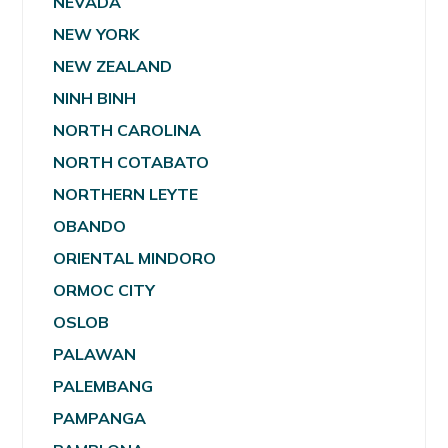
NEVADA
NEW YORK
NEW ZEALAND
NINH BINH
NORTH CAROLINA
NORTH COTABATO
NORTHERN LEYTE
OBANDO
ORIENTAL MINDORO
ORMOC CITY
OSLOB
PALAWAN
PALEMBANG
PAMPANGA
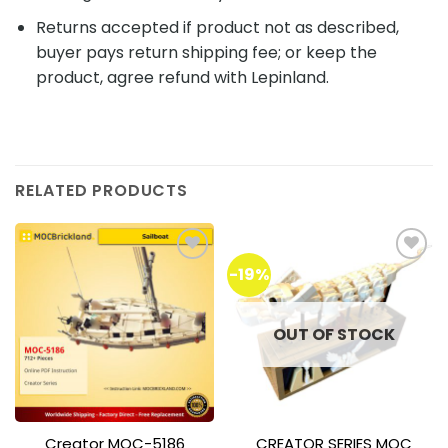
Returns accepted if product not as described,
buyer pays return shipping fee; or keep the
product, agree refund with Lepinland.
RELATED PRODUCTS
-19%
Add to
Add to
wishlist
wishlist
OUT OF STOCK
Creator MOC-5186
CREATOR SERIES MOC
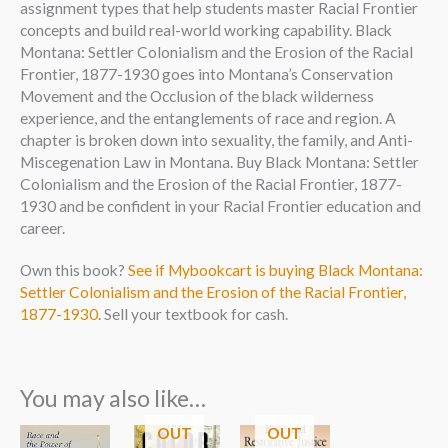
assignment types that help students master Racial Frontier
concepts and build real-world working capability. Black
Montana: Settler Colonialism and the Erosion of the Racial
Frontier, 1877-1930 goes into Montana’s Conservation
Movement and the Occlusion of the black wilderness
experience, and the entanglements of race and region. A
chapter is broken down into sexuality, the family, and Anti-
Miscegenation Law in Montana. Buy Black Montana: Settler
Colonialism and the Erosion of the Racial Frontier, 1877-
1930 and be confident in your Racial Frontier education and
career.
Own this book?
See if Mybookcart is buying Black Montana:
Settler Colonialism and the Erosion of the Racial Frontier,
1877-1930
. Sell your textbook for cash.
You may also like…
OUT
OUT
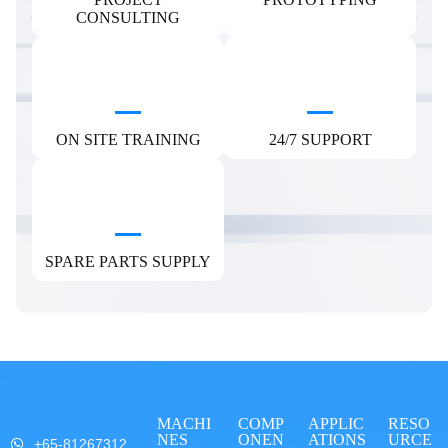
CONSULTING
ON SITE TRAINING
24/7 SUPPORT
SPARE PARTS SUPPLY
MACHI
COMP
APPLIC
RESO
NES
ONEN
ATIONS
URCE
+65-81267312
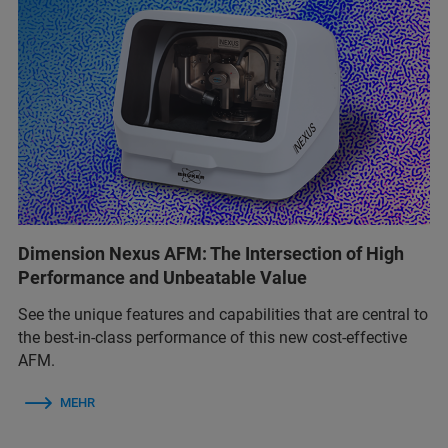
Dimension Nexus AFM: The Intersection of High
Performance and Unbeatable Value
See the unique features and capabilities that are central to
the best‑in‑class performance of this new cost‑effective
AFM.
MEHR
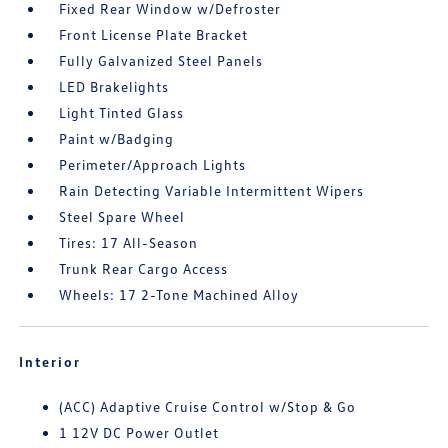
Fixed Rear Window w/Defroster
Front License Plate Bracket
Fully Galvanized Steel Panels
LED Brakelights
Light Tinted Glass
Paint w/Badging
Perimeter/Approach Lights
Rain Detecting Variable Intermittent Wipers
Steel Spare Wheel
Tires: 17 All-Season
Trunk Rear Cargo Access
Wheels: 17 2-Tone Machined Alloy
Interior
(ACC) Adaptive Cruise Control w/Stop & Go
1 12V DC Power Outlet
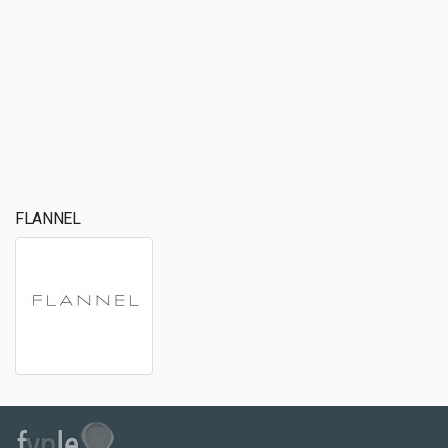
FLANNEL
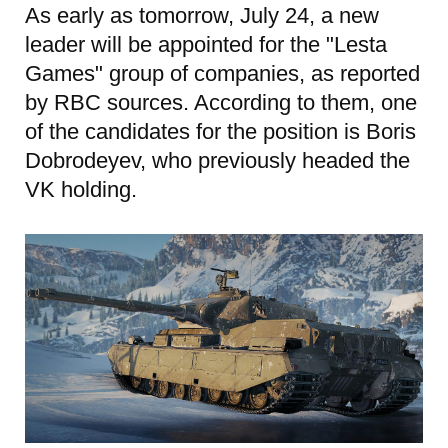
As early as tomorrow, July 24, a new
leader will be appointed for the "Lesta
Games" group of companies, as reported
by RBC sources. According to them, one
of the candidates for the position is Boris
Dobrodeyev, who previously headed the
VK holding.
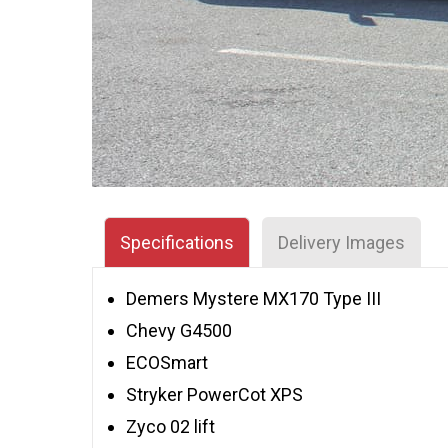
Specifications
Delivery Images
Demers Mystere MX170 Type III
Chevy G4500
ECOSmart
Stryker PowerCot XPS
Zyco 02 lift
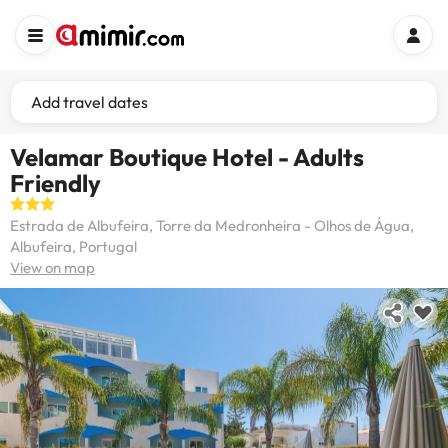
Add travel dates
Velamar Boutique Hotel - Adults
Friendly
Estrada de Albufeira, Torre da Medronheira - Olhos de Água,
Albufeira, Portugal
View on map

....................

THE TASK
Reproduce all of these lines with every "wishlist" swapped for "favorites" and everything else unchanged. Leave the pictures out.

EXERCISE ANSWER
NEVADA
NEW YORK
NEW ZEALAND
NINH BINH
NORTH CAROLINA
NORTH COTABATO
NORTHERN LEYTE
OBANDO
ORIENTAL MINDORO
ORMOC CITY
OSLOB
PALAWAN
PALEMBANG
PAMPANGA
Returns accepted if product not as described,
buyer pays return shipping fee; or keep the
product, agree refund with Lepinland.
RELATED PRODUCTS
-19%
Add to
Add to
favorites
favorites
OUT OF STOCK
Creator MOC-5186
CREATOR SERIES MOC
assignment types that help students master Racial Frontier
concepts and build real-world working capability. Black
Montana: Settler Colonialism and the Erosion of the Racial
Frontier, 1877-1930 goes into Montana’s Conservation
Movement and the Occlusion of the black wilderness
experience, and the entanglements of race and region. A
chapter is broken down into sexuality, the family, and Anti-
Miscegenation Law in Montana. Buy Black Montana: Settler
Colonialism and the Erosion of the Racial Frontier, 1877-
1930 and be confident in your Racial Frontier education and
career.
Own this book?
See if Mybookcart is buying Black Montana:
Settler Colonialism and the Erosion of the Racial Frontier,
1877-1930
. Sell your textbook for cash.
You may also like…
OUT
OUT
CONSULTING
ON SITE TRAINING
24/7 SUPPORT
SPARE PARTS SUPPLY
MACHI
COMP
APPLIC
RESO
NES
ONEN
ATIONS
URCE
+65-81267312
Dimension Nexus AFM: The Intersection of High
Performance and Unbeatable Value
See the unique features and capabilities that are central to
the best‑in‑class performance of this new cost‑effective
AFM.
MEHR
Fixed Rear Window w/Defroster
Front License Plate Bracket
Fully Galvanized Steel Panels
LED Brakelights
Light Tinted Glass
Paint w/Badging
Perimeter/Approach Lights
Rain Detecting Variable Intermittent Wipers
Steel Spare Wheel
Tires: 17 All-Season
Trunk Rear Cargo Access
Wheels: 17 2-Tone Machined Alloy
Interior
(ACC) Adaptive Cruise Control w/Stop & Go
1 12V DC Power Outlet
FLANNEL
As early as tomorrow, July 24, a new
leader will be appointed for the "Lesta
Games" group of companies, as reported
by RBC sources. According to them, one
of the candidates for the position is Boris
Dobrodeyev, who previously headed the
VK holding.
Specifications
Delivery Images
Demers Mystere MX170 Type III
Chevy G4500
ECOSmart
Stryker PowerCot XPS
Zyco 02 lift
Add travel dates
Velamar Boutique Hotel - Adults
Friendly
Estrada de Albufeira, Torre da Medronheira - Olhos de Água,
Albufeira, Portugal
View on map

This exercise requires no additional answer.